Oleh: Akbar Trio Mashuri
Menyambut perayaan kemerdekaan Republik Indonesia menjadi momen bahagia, spirit perjuangan para pahlawan mengalir ke darah seluruh masayarakat Indonesia. Saat ini kondisi Pemberlakuan Pembatasan Kegiatan Masyarakat (PPKM) mengalami penurunan ekonomi, semua kondisi mengalami kekurangan dan perlu adanya gotong-royong saling membantu untuk keberlangsungan kehidupan masyarakat luas.
Sungguh ironi spirit kemerdekaan yang mulia harus terkotori oleh momen intoleransi antaragama di masyarakat. Pada tanggal 8 agustus 2021 momen memilukan bagi warga non muslim Gresik pemakaman bayi ditolak warga sekitar. Bagaimana kita bisa menjadi manusia kalau masih mementingkan ideologi yang menyengsarakan manusia lain?
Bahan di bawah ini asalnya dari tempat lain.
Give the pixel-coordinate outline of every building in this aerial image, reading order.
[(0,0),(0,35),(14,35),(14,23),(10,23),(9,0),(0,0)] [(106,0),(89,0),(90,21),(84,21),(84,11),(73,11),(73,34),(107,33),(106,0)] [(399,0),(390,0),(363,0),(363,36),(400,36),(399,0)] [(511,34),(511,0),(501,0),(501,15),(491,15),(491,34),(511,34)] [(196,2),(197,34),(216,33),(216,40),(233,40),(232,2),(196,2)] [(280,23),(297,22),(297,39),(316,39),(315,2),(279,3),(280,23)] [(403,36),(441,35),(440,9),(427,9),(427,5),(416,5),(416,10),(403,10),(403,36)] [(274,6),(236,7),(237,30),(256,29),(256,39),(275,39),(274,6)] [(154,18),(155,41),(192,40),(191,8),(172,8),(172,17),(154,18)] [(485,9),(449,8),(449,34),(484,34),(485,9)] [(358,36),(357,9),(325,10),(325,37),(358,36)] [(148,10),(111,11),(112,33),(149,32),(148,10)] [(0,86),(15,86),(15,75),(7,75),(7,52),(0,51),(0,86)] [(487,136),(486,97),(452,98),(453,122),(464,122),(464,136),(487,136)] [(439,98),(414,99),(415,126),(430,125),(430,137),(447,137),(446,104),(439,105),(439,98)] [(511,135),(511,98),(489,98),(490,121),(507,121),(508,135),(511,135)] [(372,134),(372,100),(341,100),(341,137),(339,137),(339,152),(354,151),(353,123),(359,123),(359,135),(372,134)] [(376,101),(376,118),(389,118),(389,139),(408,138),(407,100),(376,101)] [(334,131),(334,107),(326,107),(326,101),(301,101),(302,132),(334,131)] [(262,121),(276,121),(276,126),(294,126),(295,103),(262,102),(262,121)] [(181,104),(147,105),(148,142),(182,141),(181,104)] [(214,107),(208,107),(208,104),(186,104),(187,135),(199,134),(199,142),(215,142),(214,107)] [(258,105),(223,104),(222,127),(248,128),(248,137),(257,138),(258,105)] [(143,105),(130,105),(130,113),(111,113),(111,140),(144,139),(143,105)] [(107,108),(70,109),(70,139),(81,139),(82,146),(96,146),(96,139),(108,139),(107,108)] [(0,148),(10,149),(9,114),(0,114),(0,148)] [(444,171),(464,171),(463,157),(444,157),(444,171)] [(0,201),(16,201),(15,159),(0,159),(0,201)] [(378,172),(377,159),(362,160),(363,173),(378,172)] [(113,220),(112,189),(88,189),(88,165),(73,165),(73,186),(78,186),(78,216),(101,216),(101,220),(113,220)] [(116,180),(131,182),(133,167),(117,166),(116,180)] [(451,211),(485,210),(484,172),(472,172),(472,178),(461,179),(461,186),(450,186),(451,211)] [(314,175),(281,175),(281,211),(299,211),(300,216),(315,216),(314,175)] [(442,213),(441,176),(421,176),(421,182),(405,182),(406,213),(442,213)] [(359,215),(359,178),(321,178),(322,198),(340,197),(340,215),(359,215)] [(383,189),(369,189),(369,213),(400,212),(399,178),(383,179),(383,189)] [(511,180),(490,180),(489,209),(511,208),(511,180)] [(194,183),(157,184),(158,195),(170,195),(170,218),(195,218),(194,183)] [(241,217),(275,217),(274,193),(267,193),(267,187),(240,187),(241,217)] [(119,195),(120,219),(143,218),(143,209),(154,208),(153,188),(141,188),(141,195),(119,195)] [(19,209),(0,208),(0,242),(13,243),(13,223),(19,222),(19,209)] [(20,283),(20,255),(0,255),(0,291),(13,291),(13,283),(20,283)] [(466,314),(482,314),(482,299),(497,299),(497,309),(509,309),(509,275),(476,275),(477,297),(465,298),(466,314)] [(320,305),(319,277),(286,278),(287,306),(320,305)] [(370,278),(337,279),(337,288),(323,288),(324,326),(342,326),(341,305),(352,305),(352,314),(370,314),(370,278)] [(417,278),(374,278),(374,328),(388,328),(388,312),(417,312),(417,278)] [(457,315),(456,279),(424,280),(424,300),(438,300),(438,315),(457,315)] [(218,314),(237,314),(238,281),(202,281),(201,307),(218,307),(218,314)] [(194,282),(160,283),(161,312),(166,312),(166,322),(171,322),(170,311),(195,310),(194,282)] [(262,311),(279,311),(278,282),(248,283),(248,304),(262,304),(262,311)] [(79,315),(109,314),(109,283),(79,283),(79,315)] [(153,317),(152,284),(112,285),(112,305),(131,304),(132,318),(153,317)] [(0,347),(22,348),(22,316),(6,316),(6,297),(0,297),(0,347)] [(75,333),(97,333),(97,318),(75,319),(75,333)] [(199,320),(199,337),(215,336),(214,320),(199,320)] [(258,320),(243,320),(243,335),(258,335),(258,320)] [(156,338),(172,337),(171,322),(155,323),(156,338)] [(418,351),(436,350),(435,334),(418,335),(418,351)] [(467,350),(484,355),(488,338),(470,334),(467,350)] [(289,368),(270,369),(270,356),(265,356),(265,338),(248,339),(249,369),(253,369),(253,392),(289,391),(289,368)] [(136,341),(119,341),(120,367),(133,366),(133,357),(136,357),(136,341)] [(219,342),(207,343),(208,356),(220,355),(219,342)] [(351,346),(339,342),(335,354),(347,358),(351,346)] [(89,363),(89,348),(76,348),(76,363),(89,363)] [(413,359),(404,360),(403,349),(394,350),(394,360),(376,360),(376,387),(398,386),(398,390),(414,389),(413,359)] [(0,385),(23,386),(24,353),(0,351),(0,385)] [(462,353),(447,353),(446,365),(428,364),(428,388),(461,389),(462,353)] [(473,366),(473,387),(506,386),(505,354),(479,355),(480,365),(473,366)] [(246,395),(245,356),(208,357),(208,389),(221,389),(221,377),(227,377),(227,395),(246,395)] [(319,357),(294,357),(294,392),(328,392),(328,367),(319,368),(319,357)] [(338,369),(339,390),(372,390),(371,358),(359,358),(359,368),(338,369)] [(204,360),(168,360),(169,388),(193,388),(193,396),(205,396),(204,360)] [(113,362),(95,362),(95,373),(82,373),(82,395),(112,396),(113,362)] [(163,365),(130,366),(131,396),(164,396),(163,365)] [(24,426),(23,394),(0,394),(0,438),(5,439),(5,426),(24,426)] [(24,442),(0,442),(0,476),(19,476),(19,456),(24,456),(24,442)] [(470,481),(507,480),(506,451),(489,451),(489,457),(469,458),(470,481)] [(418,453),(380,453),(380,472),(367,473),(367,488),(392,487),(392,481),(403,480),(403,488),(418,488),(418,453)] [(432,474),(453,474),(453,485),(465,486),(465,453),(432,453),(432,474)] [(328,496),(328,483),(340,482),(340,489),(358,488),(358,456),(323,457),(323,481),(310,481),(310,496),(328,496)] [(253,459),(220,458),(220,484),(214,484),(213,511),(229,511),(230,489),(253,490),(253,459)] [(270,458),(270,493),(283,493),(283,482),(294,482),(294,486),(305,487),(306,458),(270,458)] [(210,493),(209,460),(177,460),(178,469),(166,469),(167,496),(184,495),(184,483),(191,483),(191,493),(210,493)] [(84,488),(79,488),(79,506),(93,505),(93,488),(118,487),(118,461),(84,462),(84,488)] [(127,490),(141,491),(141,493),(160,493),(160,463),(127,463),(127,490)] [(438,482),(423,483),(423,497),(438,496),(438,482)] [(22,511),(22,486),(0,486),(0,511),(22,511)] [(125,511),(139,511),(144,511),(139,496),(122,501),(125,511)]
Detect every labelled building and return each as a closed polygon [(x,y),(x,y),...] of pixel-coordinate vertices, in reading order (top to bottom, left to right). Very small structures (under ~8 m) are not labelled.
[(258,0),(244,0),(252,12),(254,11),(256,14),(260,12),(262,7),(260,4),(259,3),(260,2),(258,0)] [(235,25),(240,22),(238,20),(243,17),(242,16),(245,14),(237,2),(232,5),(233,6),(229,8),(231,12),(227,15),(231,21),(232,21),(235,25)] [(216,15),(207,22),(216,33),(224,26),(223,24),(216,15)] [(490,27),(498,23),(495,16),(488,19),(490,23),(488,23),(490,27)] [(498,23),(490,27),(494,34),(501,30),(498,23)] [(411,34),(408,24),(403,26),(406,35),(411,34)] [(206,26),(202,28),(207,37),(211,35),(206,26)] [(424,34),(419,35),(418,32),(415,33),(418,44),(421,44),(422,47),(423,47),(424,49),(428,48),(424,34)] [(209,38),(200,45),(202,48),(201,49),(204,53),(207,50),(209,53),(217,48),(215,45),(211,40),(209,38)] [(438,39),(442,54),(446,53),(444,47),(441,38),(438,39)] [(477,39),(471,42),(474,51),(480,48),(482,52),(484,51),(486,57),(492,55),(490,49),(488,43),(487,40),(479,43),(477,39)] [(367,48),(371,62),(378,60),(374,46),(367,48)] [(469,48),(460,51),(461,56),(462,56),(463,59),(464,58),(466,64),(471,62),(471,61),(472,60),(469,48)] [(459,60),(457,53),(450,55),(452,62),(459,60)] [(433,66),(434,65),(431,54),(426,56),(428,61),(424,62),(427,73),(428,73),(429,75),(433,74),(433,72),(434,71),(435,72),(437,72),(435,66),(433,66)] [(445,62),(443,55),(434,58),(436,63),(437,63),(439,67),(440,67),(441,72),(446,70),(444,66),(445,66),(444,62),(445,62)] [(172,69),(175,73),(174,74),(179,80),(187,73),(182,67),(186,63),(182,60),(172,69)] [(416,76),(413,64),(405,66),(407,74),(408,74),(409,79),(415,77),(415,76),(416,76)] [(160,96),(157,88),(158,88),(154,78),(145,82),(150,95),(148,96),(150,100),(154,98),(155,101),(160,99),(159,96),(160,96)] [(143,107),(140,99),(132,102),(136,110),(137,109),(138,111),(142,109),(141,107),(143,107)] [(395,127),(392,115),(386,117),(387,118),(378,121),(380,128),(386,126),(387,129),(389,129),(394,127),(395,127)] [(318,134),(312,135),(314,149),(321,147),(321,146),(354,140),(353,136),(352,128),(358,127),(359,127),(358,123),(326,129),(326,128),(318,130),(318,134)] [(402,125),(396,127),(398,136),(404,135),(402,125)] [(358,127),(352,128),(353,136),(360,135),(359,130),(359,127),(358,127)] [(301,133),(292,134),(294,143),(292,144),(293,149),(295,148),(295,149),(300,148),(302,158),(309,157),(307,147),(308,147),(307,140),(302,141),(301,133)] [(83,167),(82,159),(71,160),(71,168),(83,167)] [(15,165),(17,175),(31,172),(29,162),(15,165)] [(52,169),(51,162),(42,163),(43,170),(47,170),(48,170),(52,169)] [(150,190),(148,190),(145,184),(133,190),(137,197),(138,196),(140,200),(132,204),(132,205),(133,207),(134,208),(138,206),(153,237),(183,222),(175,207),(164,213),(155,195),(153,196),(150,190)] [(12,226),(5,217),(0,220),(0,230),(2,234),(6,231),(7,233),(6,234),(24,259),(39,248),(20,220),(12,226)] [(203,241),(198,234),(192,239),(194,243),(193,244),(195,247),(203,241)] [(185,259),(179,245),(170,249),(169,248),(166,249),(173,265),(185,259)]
Walaupun kita tidak menjadi pelaku kejadian dan mendiamkan kejadian ini terus terulang, secara tidak langsung kita juga menjadi pelaku kejahatan. Perlu semangat membangun untuk memberikan edukasi bagaimana founding father memperjuangkan bangsa yang tidak membeda-bedakan antargolongan, suku, ras, dan agama. Semua mempertaruhkan nyawa untuk bertarung dengan penjajah agar Indonesia bisa merdeka.
Bukan malah sebaliknya, kejadian ujaran kebencian, diskriminasi kelompok dan rasisme terus-menerus terjadi baik di lingkungan masayarakat ataupun media online. Memakai akal sehat untuk berfikir apakah perbuatan yang dilakukan baik atau buruk bagi orang lagi dan membuka hati untuk merasakan apa yang dirasakan orang lain.
Perjuangan yang harus dilewati oleh Indonesia untuk merdeka bukan lagi dijajah negara lain, melainkan berjuang untuk hidup dan mengatasi pandemi agar kembali seperti normal. Saling bantu merupakan cara efektif untuk tetap survive perlahan bisa melewati pandemi yang masih belum menemukan ujung.
Dampak Pandemi tidak hanya dirasakan oleh masyarakat menengah ke bawah, melainkan semua mengalami hal sama. Memberikan bantuan logistik berupa bahan-bahan dapur, sembako, makanan instan dan uang bagi masyarakat memang benar-benar membutuhkan cara terbaik untuk merefleksikan kemerdekaan Indonesia ke-76.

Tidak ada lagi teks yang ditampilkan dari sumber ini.